Die Szenariotechnik (genau genommen ist es keine Methode, sondern eine Technik bzw. eine Aneinanderreihung verschiedener Tools) hat ihre Wurzeln in der Wirtschaftswissenschaft, wurde in den letzten Jahrzehnten jedoch zunehmend durch Zukunftsforscher*innen verfeinert. Die Idee ist es, auf der Grundlage aggregierten Wissens – durchaus oft in Kombination mit anderen Erhebungsmethoden als der reinen Literaturrecherche – Einflussfaktoren auf die Zukunft des Untersuchungsgegenstandes zu identifizieren, diese in Schlüsselfaktoren zuzuspitzen, welche besonders relevant sind, und im Ergebnis mögliche, wahrscheinliche und konsistente Szenarien zu entwickeln. Konsistenz ist dabei ein elementarer Bestandteil: in einem aufwendigen Verfahren bewerten die Forschenden die mögliche Koexistenz verschiedener Ausprägungen von Schlüsselfaktoren in der Zukunft (bspw. ein Anstieg des Bruttoinlandsproduktes und der Rückgang von Steuereinnahmen). Ich mache das seit dem Studium sehr gern mit Parmenides Eidos (Transparenzhinweis: Ich bin auch Kooperationsparnter der Parmenides AG).

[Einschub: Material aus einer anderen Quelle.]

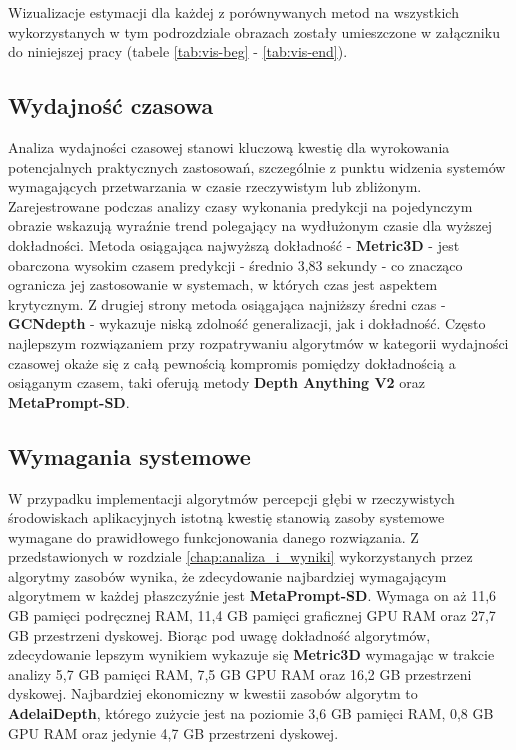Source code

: Wizualizacje estymacji dla każdej z porównywanych metod na wszystkich wykorzystanych w tym podrozdziale obrazach zostały umieszczone w załączniku do niniejszej pracy (tabele \ref{tab:vis-beg} - \ref{tab:vis-end}).


\subsection{Wydajność czasowa}
Analiza wydajności czasowej stanowi kluczową kwestię dla wyrokowania potencjalnych praktycznych zastosowań, szczególnie z punktu widzenia systemów wymagających przetwarzania w czasie rzeczywistym lub zbliżonym. Zarejestrowane podczas analizy czasy wykonania predykcji na pojedynczym obrazie wskazują wyraźnie trend polegający na wydłużonym czasie dla wyższej dokładności. Metoda osiągająca najwyższą dokładność - \textbf{Metric3D} - jest obarczona wysokim czasem predykcji - średnio 3,83 sekundy - co znacząco ogranicza jej zastosowanie w systemach, w których czas jest aspektem krytycznym. Z drugiej strony metoda osiągająca najniższy średni czas - \textbf{GCNdepth} - wykazuje niską zdolność generalizacji, jak i dokładność. Często najlepszym rozwiązaniem przy rozpatrywaniu algorytmów w kategorii wydajności czasowej okaże się z całą pewnością kompromis pomiędzy dokładnością a osiąganym czasem, taki oferują metody \textbf{Depth Anything V2} oraz \textbf{MetaPrompt-SD}.

\subsection{Wymagania systemowe}
W przypadku implementacji algorytmów percepcji głębi w rzeczywistych środowiskach aplikacyjnych istotną kwestię stanowią zasoby systemowe wymagane do prawidłowego funkcjonowania danego rozwiązania. Z przedstawionych w rozdziale \ref{chap:analiza_i_wyniki} wykorzystanych przez algorytmy zasobów wynika, że zdecydowanie najbardziej wymagającym algorytmem w każdej płaszczyźnie jest \textbf{MetaPrompt-SD}. Wymaga on aż 11,6 GB pamięci podręcznej RAM, 11,4 GB pamięci graficznej GPU RAM oraz 27,7 GB przestrzeni dyskowej. Biorąc pod uwagę dokładność algorytmów, zdecydowanie lepszym wynikiem wykazuje się \textbf{Metric3D} wymagając w trakcie analizy 5,7 GB pamięci RAM, 7,5 GB GPU RAM oraz 16,2 GB przestrzeni dyskowej. Najbardziej ekonomiczny w kwestii zasobów algorytm to \textbf{AdelaiDepth}, którego zużycie jest na poziomie 3,6 GB pamięci RAM, 0,8 GB GPU RAM oraz jedynie 4,7 GB przestrzeni dyskowej.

Schließlich erhält man Rohszenarien, die die jeweils passenden Ausprägungen von Schlüsselfaktoren beinhalten; die Aufbereitung dieser Rohszenarien wiederum obliegt den Forschenden oder Auftraggebern. Beliebt sind narrative Szenarien, im weitesten Sinne Geschichten, die die Szenarien durch den bevorzugten Stil (belletristisch, sachlich,…) veranschaulichen. Ebenso beliebt ist die bildliche Aufbereitung in Form von Schaubildern, Comics oder Videos. Forschungs-/Beratungsprozesse für Szenarien realisiere ich seit 2022 mit meiner Firma, dem PROFORE Zukunftsinstitut.

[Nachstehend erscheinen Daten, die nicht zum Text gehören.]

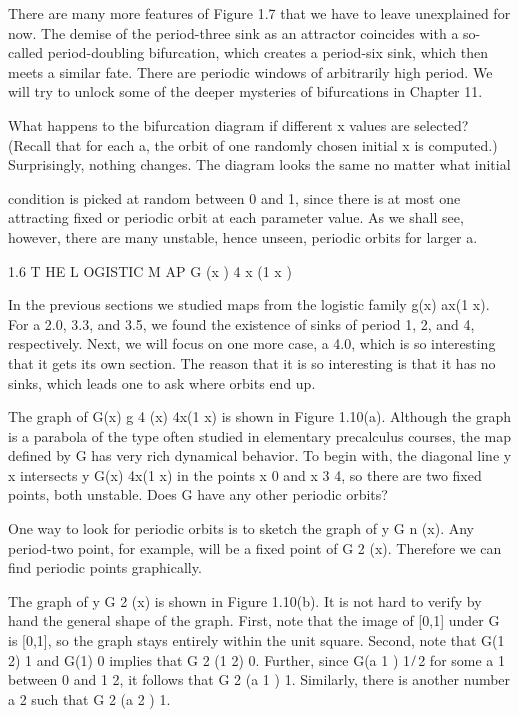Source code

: \documentclass[12pt]{article}
\begin{document}
There are many more features of Figure 1.7 that we have to leave unexplained for now. The demise of the 
period-three sink as an attractor coincides with a so-called period-doubling bifurcation, which creates a 
period-six sink, which then meets a similar fate. There are periodic windows of arbitrarily high period. We 
will try to unlock some of the deeper mysteries of bifurcations in Chapter 11.

What happens to the bifurcation diagram if different x values are selected? (Recall that for each a, the 
orbit of one randomly chosen initial x is computed.) Surprisingly, nothing changes. The diagram looks the 
same no matter what initial

condition is picked at random between 0 and 1, since there is at most one attracting fixed or periodic 
orbit at each parameter value. As we shall see, however, there are many unstable, hence unseen, periodic 
orbits for larger a.

1.6 T HE L OGISTIC M AP G (x )  4 x (1  x )

In the previous sections we studied maps from the logistic family g(x)  ax(1  x). For a  2.0, 3.3, and 3.5, 
we found the existence of sinks of period 1, 2, and 4, respectively. Next, we will focus on one more case, 
a  4.0, which is so interesting that it gets its own section. The reason that it is so interesting is that 
it has no sinks, which leads one to ask where orbits end up.

The graph of G(x)  g 4 (x)  4x(1  x) is shown in Figure 1.10(a). Although the graph is a parabola of the 
type often studied in elementary precalculus courses, the map defined by G has very rich dynamical 
behavior. To begin with, the diagonal line y  x intersects y  G(x)  4x(1  x) in the points x  0 and x  3  
4, so there are two fixed points, both unstable. Does G have any other periodic orbits?

One way to look for periodic orbits is to sketch the graph of y  G n (x). Any period-two point, for 
example, will be a fixed point of G 2 (x). Therefore we can find periodic points graphically.

The graph of y  G 2 (x) is shown in Figure 1.10(b). It is not hard to verify by hand the general shape of 
the graph. First, note that the image of [0,1] under G is [0,1], so the graph stays entirely within the 
unit square. Second, note that G(1  2)  1 and G(1)  0 implies that G 2 (1  2)  0. Further, since G(a 1 )  1 
̸ 2 for some a 1 between 0 and 1  2, it follows that G 2 (a 1 )  1. Similarly, there is another number a 2 
such that G 2 (a 2 )  1.
\end{document}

Datenanalyse / Horizon Scanning

Helmut Kohl hat am 1. Juni 1995 in einer Bundestagsrede gesagt: „Wer die Vergangenheit nicht kennt, kann die Gegenwart nicht verstehen und die Zukunft nicht gestalten.“ Ganz unabhängig von der Person und seiner Politik steckt viel Wahrheit in diesem Zitat. So ist es die Bürde der Zukunftsforschenden, nicht nur Methoden zur Anwendung auf Zukunftsfragen zu kennen, sondern auch ein umfangreiches Wissen und Verständnis der Geschichte vorzuweisen. Als dritte wichtige Methode ist entsprechend die qualitative oder quantitative Datenanalyse zu nennen. Manche nennen dies auch moderner "Horizon Scanning".

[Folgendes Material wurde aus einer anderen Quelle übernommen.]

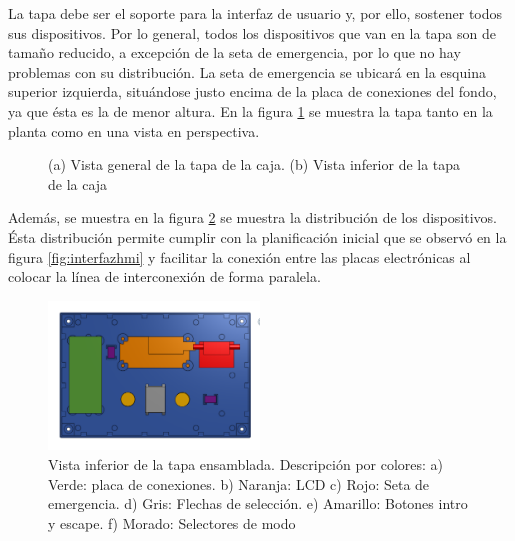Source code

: La tapa debe ser el soporte para la interfaz de usuario y, por ello, sostener todos sus 
dispositivos. Por lo general, todos los dispositivos que van en la tapa son de tamaño reducido,
a excepción de la seta de emergencia, por lo que no hay problemas con su distribución. La seta
de emergencia se ubicará en la esquina superior izquierda, situándose justo encima de la placa
de conexiones del fondo, ya que ésta es la de menor altura. En la figura \ref{fig:cajatapa} se 
muestra la tapa tanto en la planta como en una vista en perspectiva.

\begin{figure}[h]%
    \centering 
    \hspace{10pt}%
    \caption{(a) Vista general de la tapa de la caja. (b) Vista inferior de la tapa de la caja}
    \label{fig:cajatapa} 
\end{figure} 

Además, se muestra en la figura \ref{fig:cajatapaensamblaje} se muestra la distribución de los 
dispositivos. Ésta distribución permite cumplir con la planificación inicial que se observó en 
la figura \ref{fig:interfazhmi} y facilitar la conexión entre las placas electrónicas al colocar
la línea de interconexión de forma paralela.

\begin{figure}[h]%
    \centering 
        \includegraphics[width=0.5\textwidth]{04-caja/ensamblajetapainferior.png}
    \caption{Vista inferior de la tapa ensamblada. Descripción por colores: a) Verde: placa de 
    conexiones. b) Naranja: LCD c) Rojo: Seta de emergencia. d) Gris: Flechas de selección.
    e) Amarillo: Botones intro y escape. f) Morado: Selectores de modo}
    \label{fig:cajatapaensamblaje} 
\end{figure}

Selbstverständlich ist es die oberste Pflicht von Zukunftsforschenden, den aktuellen Stand der verfügbaren Fachliteratur über das Forschungsthema zu analysieren, wozu in technologischen Fragen natürlich auch eine oberflächliche, oft quantitative Patentrecherche gehört. Die wichtigsten Werkzeuge der Zukunftsforschung sind daher wohl die üblichen wie auch wissenschaftliche Suchmaschinen sowie Patent-Datenbanken. Hinzu kommen ggf. spezifische Trend-Suchmaschinen (oft Trendradar genannt; ich arbeite gelegentlich mit der Lösung von Itonics), welche inzwischen mithilfe von Algorithmen künstlicher Intelligenz semantische Zusammenhänge in den online verfügbaren Daten erkennen, wofür menschliche Augen blind sind.

Überblick alle Methoden

Zukunftsforschung Methoden Diamant nach Rafael PopperNatürlich kommen noch viel mehr Methoden zum Einsatz, auf die ich aber hier nicht im Einzelnen eingehen möchte; zu groß ist die Gefahr, etwas zu übersehen, und der Pflegeaufwand. Das können andere besser als ich. Deshalb belasse ich es an dieser Stelle mit einer schönen, grafischen Darstellung und Zuteilung der häufigsten Zukunftsforschungsmethoden von Rafael Popper [2009: Mapping Foresight. Revealing how Europe and other world regions navigate into the future. European Foresight Monitoring Network, European Union, S. 72, online] aus dem Jahr 2009.

Inzwischen kamen einige neuere Ansätze und Methoden hinzu. Nennenswert sind hier die Werke von Sohail Inayatullah (bspw. Six Pillars, Causal-Layered Analysis), Jennifer Gidley (v.a. partizipatorische Ansätze), Riel Miller (Futures Literacy / Zukünftebildung) und René Rohrbeck (v.a. Corporate Foresight).

Unterm Strich kann ich nach einigen Dutzend Projekten vor allem sagen, dass die Zukunftsforschung bzw. Foresight einen großen Vorteil bietet: Wir sind nicht festgelegt auf einige wenige Methoden, sondern wählen die Kombination, die den größten Erkenntnisgewinn verspricht.

 

Dieser Beitrag wurde im August 2024 aktualisiert.